══ Dataset records

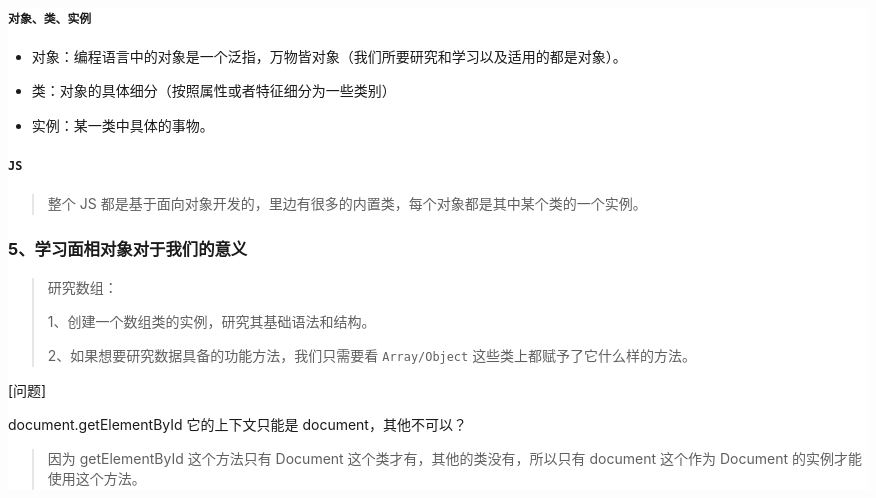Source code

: 
#### `对象、类、实例`

- 对象：编程语言中的对象是一个泛指，万物皆对象（我们所要研究和学习以及适用的都是对象）。

- 类：对象的具体细分（按照属性或者特征细分为一些类别）

- 实例：某一类中具体的事物。



#### `JS`

> 整个 JS 都是基于面向对象开发的，里边有很多的内置类，每个对象都是其中某个类的一个实例。



### 5、学习面相对象对于我们的意义

> 研究数组：
>
> 1、创建一个数组类的实例，研究其基础语法和结构。
>
> 2、如果想要研究数据具备的功能方法，我们只需要看 `Array/Object` 这些类上都赋予了它什么样的方法。



[问题]

document.getElementById 它的上下文只能是 document，其他不可以？

> 因为 getElementById  这个方法只有 Document 这个类才有，其他的类没有，所以只有 document 这个作为 Document 的实例才能使用这个方法。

════

▸ Goal of the exercise
The material above should be repeated word for word, with every picture omitted.

▸ Exercise answer
Source code

: 
#### `对象、类、实例`

- 对象：编程语言中的对象是一个泛指，万物皆对象（我们所要研究和学习以及适用的都是对象）。

- 类：对象的具体细分（按照属性或者特征细分为一些类别）

- 实例：某一类中具体的事物。



#### `JS`

> 整个 JS 都是基于面向对象开发的，里边有很多的内置类，每个对象都是其中某个类的一个实例。



### 5、学习面相对象对于我们的意义

> 研究数组：
>
> 1、创建一个数组类的实例，研究其基础语法和结构。
>
> 2、如果想要研究数据具备的功能方法，我们只需要看 `Array/Object` 这些类上都赋予了它什么样的方法。



[问题]

document.getElementById 它的上下文只能是 document，其他不可以？

> 因为 getElementById  这个方法只有 Document 这个类才有，其他的类没有，所以只有 document 这个作为 Document 的实例才能使用这个方法。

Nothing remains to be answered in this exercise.